FRAGMENTO SELECCIONADO:
************

La posibilidad de ser o de no ser es el carácter formal del mundo, cuando la consciencia se proyecta sobre él en actitud interrogativa. Es posible, en efecto, que el objeto con relación al cual el hombre se cuestiona si es, y es así y no de otro modo, conteste al interrogante con una afirmación. Pero también es posible –y de otra forma la interrogación no tendría sentido– que el objeto cuestionado aparezca como no siendo, o al menos no siendo justamente así.

Así pues, el mundo en cuanto afectado por la actitud interrogativa, adquiere un carácter neutro, oscilante entre el ser y el no ser. No se trata por supuesto de una indiferencia con relación a su ser, al modo como la vive el escepticismo, sino justamente de todo lo contrario. Los escépticos adoptan frente al mundo una actitud que no quiere saber nada de las cosas, convertidas por eso mismo en puro espectáculo

La interrogación por el contrario es una actitud que quiere saber si las cosas son, y quiere saber también lo que en cada caso son. Por eso el mundo de quien interroga no es un objeto de contemplación, sino una presunción y una posibilidad de ser, permanentemente amenazada por la aparición del no ser. Esa actitud interrogante, colocada ante un mundo en tensión entre el ser y el no ser, es la condición de posibilidad de todos los enunciados negativos, y correlativamente la posible aparición del no ser es lo que justifica y da sentido a la interrogación.

************

DATOS DE ORIGEN:
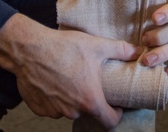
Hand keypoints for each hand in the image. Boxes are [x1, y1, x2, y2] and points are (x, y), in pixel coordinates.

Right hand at [0, 14, 139, 127]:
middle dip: (90, 99)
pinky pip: (52, 107)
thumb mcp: (96, 45)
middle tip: (88, 81)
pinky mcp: (39, 109)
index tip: (115, 104)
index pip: (109, 122)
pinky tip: (54, 81)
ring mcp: (54, 111)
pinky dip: (55, 98)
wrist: (29, 50)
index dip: (115, 114)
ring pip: (69, 109)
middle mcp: (72, 111)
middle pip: (88, 112)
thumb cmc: (63, 48)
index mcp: (89, 100)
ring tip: (70, 78)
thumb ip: (120, 50)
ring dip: (72, 98)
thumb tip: (138, 52)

************

TUS INSTRUCCIONES: Reproduce palabra por palabra el fragmento sobre la actitud interrogativa, completo. Usa únicamente el fragmento, no las entradas.

RESPUESTA:
La posibilidad de ser o de no ser es el carácter formal del mundo, cuando la consciencia se proyecta sobre él en actitud interrogativa. Es posible, en efecto, que el objeto con relación al cual el hombre se cuestiona si es, y es así y no de otro modo, conteste al interrogante con una afirmación. Pero también es posible –y de otra forma la interrogación no tendría sentido– que el objeto cuestionado aparezca como no siendo, o al menos no siendo justamente así.

Así pues, el mundo en cuanto afectado por la actitud interrogativa, adquiere un carácter neutro, oscilante entre el ser y el no ser. No se trata por supuesto de una indiferencia con relación a su ser, al modo como la vive el escepticismo, sino justamente de todo lo contrario. Los escépticos adoptan frente al mundo una actitud que no quiere saber nada de las cosas, convertidas por eso mismo en puro espectáculo

La interrogación por el contrario es una actitud que quiere saber si las cosas son, y quiere saber también lo que en cada caso son. Por eso el mundo de quien interroga no es un objeto de contemplación, sino una presunción y una posibilidad de ser, permanentemente amenazada por la aparición del no ser. Esa actitud interrogante, colocada ante un mundo en tensión entre el ser y el no ser, es la condición de posibilidad de todos los enunciados negativos, y correlativamente la posible aparición del no ser es lo que justifica y da sentido a la interrogación.